During October in France, especially in the Dordogne region, food falls out of the trees.
This detour from brick oven posts (next one will be on the active community oven in Audrix) arrives because I have lived in New England most of my life, planting late in spring and harvesting early in fall, thus foregoing winter harvests and certain plants that can't survive the winters here.
Dordogne on the other hand, is a mild climate, diversely planted with fruit trees, grapes, nuts, and with an abundance of volunteer greens that grow and thrive throughout the cold season. The move toward local food production and use that is contrary to mega-farms and the petroleum products that support them, could benefit from some traditions established in Dordogne over the centuries.
One tradition that I appreciated while there is the semi-public access to nut trees, especially chestnuts.

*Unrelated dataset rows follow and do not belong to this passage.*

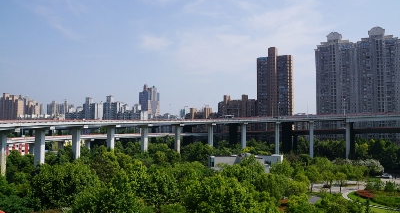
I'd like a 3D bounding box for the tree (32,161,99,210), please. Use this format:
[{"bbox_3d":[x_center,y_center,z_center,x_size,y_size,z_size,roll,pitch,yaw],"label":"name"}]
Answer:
[{"bbox_3d":[-30.477,18.920,68.000,14.500,12.800,13.500,0,-3,0],"label":"tree"}]

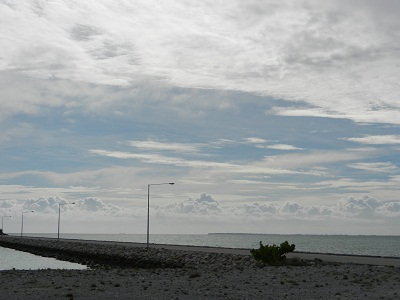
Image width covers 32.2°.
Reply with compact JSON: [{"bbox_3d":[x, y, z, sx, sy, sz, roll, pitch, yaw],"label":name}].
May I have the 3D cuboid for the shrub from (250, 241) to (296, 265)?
[{"bbox_3d":[3.608,5.165,34.500,2.150,1.260,1.800,0,-7,0],"label":"shrub"}]

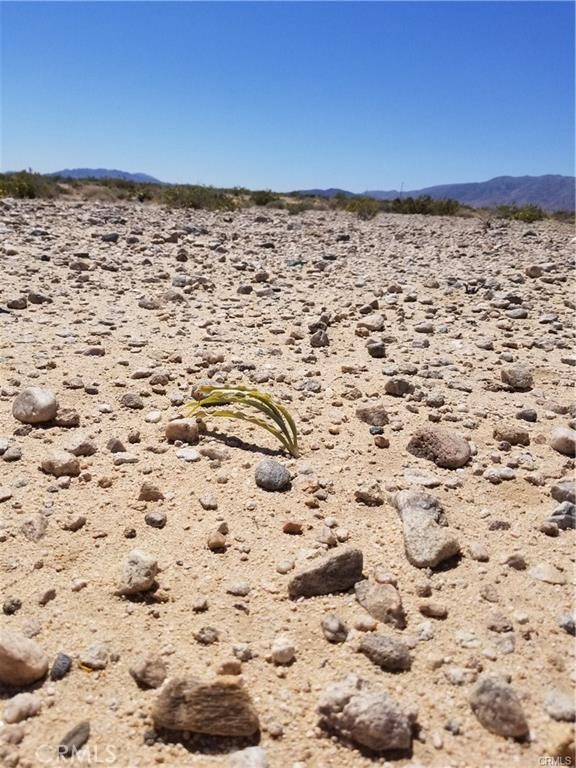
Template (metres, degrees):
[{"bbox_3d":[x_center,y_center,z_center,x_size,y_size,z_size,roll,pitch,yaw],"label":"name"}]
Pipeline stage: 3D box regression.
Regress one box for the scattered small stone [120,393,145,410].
[{"bbox_3d":[-0.346,0.039,1.284,0.050,0.032,0.040,-2,18,-15],"label":"scattered small stone"}]

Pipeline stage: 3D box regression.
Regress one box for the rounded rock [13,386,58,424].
[{"bbox_3d":[-0.575,0.049,1.316,0.093,0.078,0.079,2,18,0],"label":"rounded rock"}]

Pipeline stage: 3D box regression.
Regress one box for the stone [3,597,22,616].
[{"bbox_3d":[-0.341,0.278,0.715,0.021,0.016,0.016,-3,18,-14],"label":"stone"}]

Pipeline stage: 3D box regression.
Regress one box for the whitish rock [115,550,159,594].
[{"bbox_3d":[-0.181,0.226,0.693,0.049,0.043,0.043,-2,18,-15],"label":"whitish rock"}]

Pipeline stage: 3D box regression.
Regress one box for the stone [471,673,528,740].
[{"bbox_3d":[0.165,0.248,0.443,0.035,0.029,0.053,-2,18,-11],"label":"stone"}]

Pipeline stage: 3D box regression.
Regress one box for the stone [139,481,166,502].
[{"bbox_3d":[-0.213,0.168,0.902,0.039,0.025,0.028,-2,18,-14],"label":"stone"}]

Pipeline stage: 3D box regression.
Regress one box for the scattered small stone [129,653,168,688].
[{"bbox_3d":[-0.150,0.310,0.620,0.037,0.026,0.030,5,18,10],"label":"scattered small stone"}]

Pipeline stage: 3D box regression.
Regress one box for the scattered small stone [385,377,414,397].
[{"bbox_3d":[0.306,0.010,1.579,0.079,0.040,0.059,2,18,0],"label":"scattered small stone"}]

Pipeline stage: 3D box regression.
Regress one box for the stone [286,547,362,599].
[{"bbox_3d":[0.051,0.254,0.772,0.102,0.056,0.051,-4,19,-17],"label":"stone"}]

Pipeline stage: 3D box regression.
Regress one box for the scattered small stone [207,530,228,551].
[{"bbox_3d":[-0.096,0.212,0.783,0.026,0.021,0.024,0,17,-7],"label":"scattered small stone"}]

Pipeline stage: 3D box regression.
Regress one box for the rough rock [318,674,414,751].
[{"bbox_3d":[0.079,0.326,0.577,0.093,0.037,0.070,7,18,14],"label":"rough rock"}]

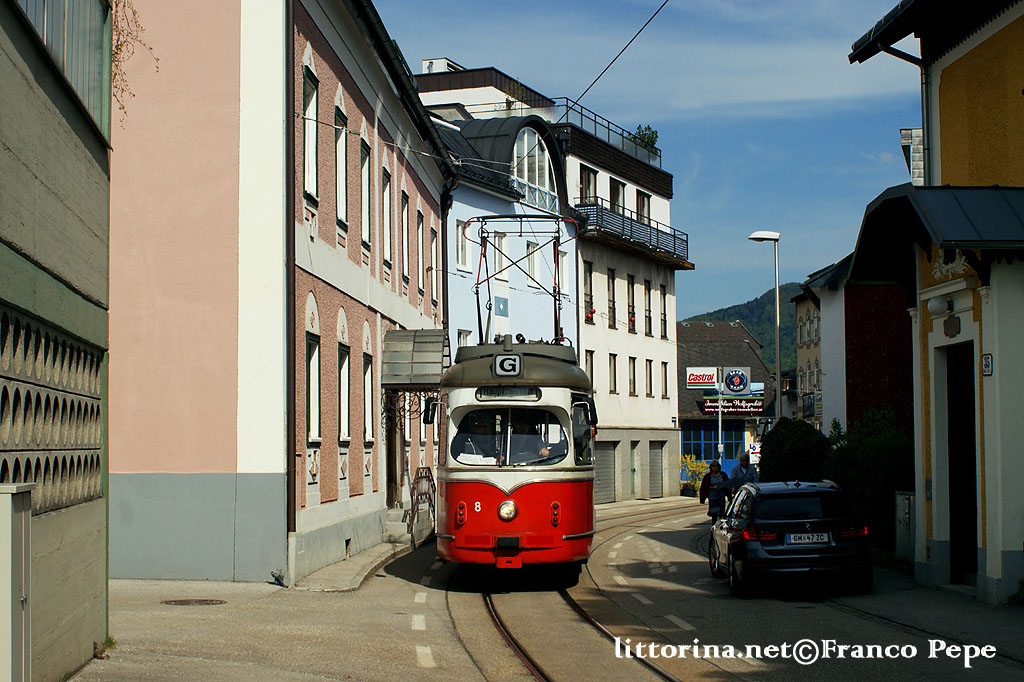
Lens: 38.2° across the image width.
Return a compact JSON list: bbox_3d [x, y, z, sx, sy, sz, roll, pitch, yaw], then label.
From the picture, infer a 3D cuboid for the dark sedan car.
[{"bbox_3d":[3.778,2.694,20.486,1.840,1.450,4.620,-1,-4,3],"label":"dark sedan car"}]

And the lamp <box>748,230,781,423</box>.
[{"bbox_3d":[6.175,0.914,36.022,0.800,7.150,0.300,-1,-4,11],"label":"lamp"}]

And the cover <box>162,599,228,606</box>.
[{"bbox_3d":[-3.952,3.252,18.376,0.800,0.040,0.800,0,-4,0],"label":"cover"}]

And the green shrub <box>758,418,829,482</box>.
[{"bbox_3d":[5.710,2.814,29.873,1.500,2.500,1.500,0,-4,0],"label":"green shrub"}]

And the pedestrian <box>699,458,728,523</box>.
[{"bbox_3d":[4.017,3.212,29.345,0.560,1.660,0.360,-1,-4,7],"label":"pedestrian"}]

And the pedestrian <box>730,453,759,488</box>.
[{"bbox_3d":[4.673,3.158,29.649,0.580,1.800,0.360,-1,-4,9],"label":"pedestrian"}]

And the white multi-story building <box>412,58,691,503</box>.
[{"bbox_3d":[0.134,-2.037,54.976,10.600,15.800,11.200,-2,-4,25],"label":"white multi-story building"}]

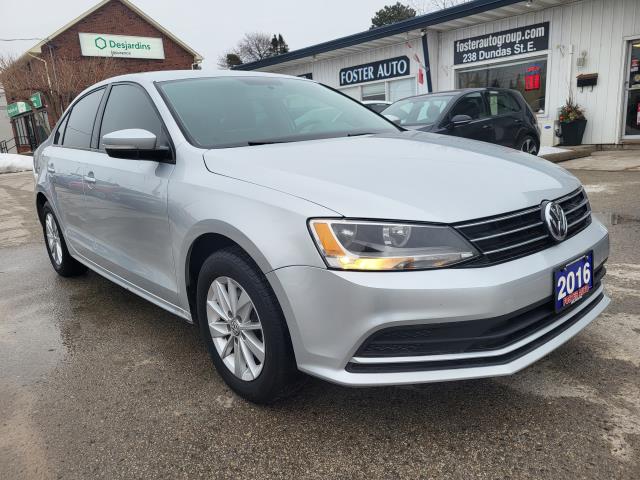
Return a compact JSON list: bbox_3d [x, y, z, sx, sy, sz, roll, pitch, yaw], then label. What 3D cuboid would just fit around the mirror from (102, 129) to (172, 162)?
[{"bbox_3d":[-0.830,-0.418,2.167,0.245,0.165,0.190,-14,17,-40],"label":"mirror"}]

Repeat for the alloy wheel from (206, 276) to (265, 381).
[{"bbox_3d":[-0.283,0.339,1.965,0.170,0.440,0.440,-14,17,-40],"label":"alloy wheel"}]

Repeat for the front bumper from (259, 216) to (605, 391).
[{"bbox_3d":[0.690,0.161,2.008,1.770,0.440,0.670,-14,17,-40],"label":"front bumper"}]

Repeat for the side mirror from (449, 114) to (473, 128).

These native trees line the roads and the dropped nuts are free for the gathering. I was told that chestnuts got the people through the worst famines where in combination with simple goat cheese made up a complete diet. I harvested a pile of them.
Walnuts are bit more proprietary and one must ask to harvest a neighbor's crop. In November, walnut buyers converge on the region and any person with a sack or a truckload can sell their walnuts for a bit of extra cash.
Winter greens planted just a month ago were ready for harvest too and wild greens such as nettle, mustard, and cress grew on the edges of walls and fields.
And here lies the conundrum, we plant trees and shrubs to beautify our property, whether suburban or rural. If we intersperse fruiting trees with our plantings we might find that our yards become small farms.
Vegetable garden is behind the flowers.